Hi again! Thanks so much for the feedback Rach! This is such a great discussion.. You know,I think that 'author' does sound like someone who has more than one piece published. 'Author' has weight behind it..to me it assumes that someone makes a living writing, you're right about that.. probably people who aren't published shouldn't call themselves authors. I don't really like 'pre-published author' either..sounds cumbersome and kind of false..It's true I suppose, we are all writers, but there's only a few of us here who are authors...I guess my problem is that, like Persian Poetess says, it's a label one can easily apply...anyone...I've read horrible horrible pieces by people who claim to be 'writers'...and at the same time I've read brilliant pieces by people who don't call themselves anything...I love what Oscar Wilde said, "Books are well written or badly written, that is all."...anything in the arts is hard to actually, for real, get in to, and it's also one of the few fields that someone can just say they're in, because they feel like they're in it..but, that being said, I'm all for following dreams and keeping on writing...I know that some of us have to write, to not do it would be the same as trying to hold our breath all day,whether or not we're good at it is another thing...I guess it's just that if someone identifies themselves, to me, as a writer..then I suppose I will assume they're an author. In the end I suppose the thing is to just keep on keeping on! Everyone has valid points and here's to pounding away on the keyboard, no matter what you call yourself! I'm a deli clerk who likes to write down stories and thoughts from time to time..Cheers everyone!

Zan Marie said...

I'm a writer because I write. But others seem to believe I'm a writer because I do have two books published. Doesn't matter to me. If you put words together on paper, in a blog or mansucript to communicate with others, you *are* as writer. Just my two cents. ; )

Suze said...

I've always been a writer, even before I learned to form a character with a fat pencil.

Reminds me of a scene in the film 'Grosse Pointe Blank' in which John Cusack's character, a hit man, loads his gun and says, 'This is me breathing.'

I string words together every day of my life and put them out there. This is me breathing.

A blessing and the highest salute to my colleagues. Thanks for a great question, Rach.

Patricia Lynne said...

I like those three options. They are very empowering.

Clara Gillow Clark said...

All of the above!

Ann said...

I have moved from coughing as I uttered writer to covering my mouth behind my hand as I make the proclamation. And yet I write so therefore I am. Wish the little voice in my head would stop sniggering.

Deana said...

Hmm, I would say I am a writer aspiring to be an author.

Reece said...

Holy Long-List-of-Comments! Nice going, Rach! You seem to have hit the jack pot!
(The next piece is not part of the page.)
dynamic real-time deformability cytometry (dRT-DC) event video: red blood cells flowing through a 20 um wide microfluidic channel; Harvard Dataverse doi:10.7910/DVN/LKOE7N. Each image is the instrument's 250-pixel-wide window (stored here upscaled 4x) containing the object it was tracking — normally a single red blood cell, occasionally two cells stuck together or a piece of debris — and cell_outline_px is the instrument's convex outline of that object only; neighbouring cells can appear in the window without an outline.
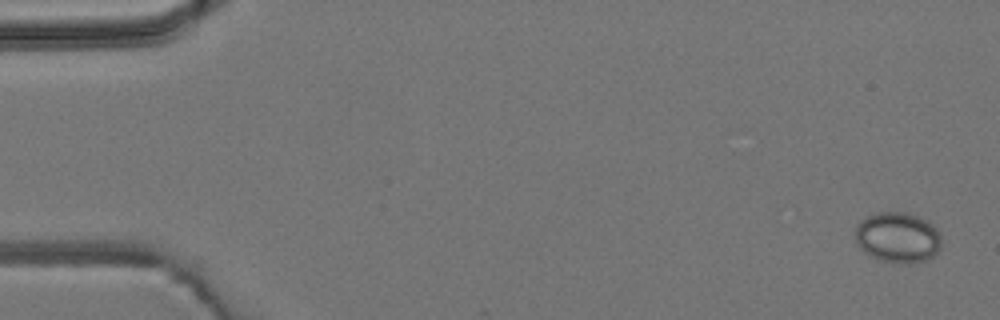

As for myself, I've been calling myself a writer ever since I decided I was going to write a book. Go fig.

Kay L. Davies said...

I started writing when I was 5 or 6. I was identified as a writer by my teachers, later by my college profs, all of whom who were always waiting for The Great Canadian Novel. I tried, but it never happened.
By the time I accepted my writing style: humorous essayist, it was too late for me to be Dave Barry.
-- K

Kay, Alberta, Canada
An Unfittie's Guide to Adventurous Travel

San said...

Whew, I'm a writer. YOU said so ;)

also...

I write, therefore I am a writer.

Cheers to all of us who get to do this thing we love :)

Michael Offutt said...

I LIKE 2 WRITE ON BLOGS LIKE THIS.

Cally Jackson said...

Great discussion you've got going here, Rach. I agree with your distinction between writer and author but have another question to throw into the mix - do those who self publish their work count as authors? Does the title change happen instantaneously or does it depend on their commercial success? :-)

Dawn M. Hamsher said...

Rachael,
I liked your one comment about working full-time and writing on the side.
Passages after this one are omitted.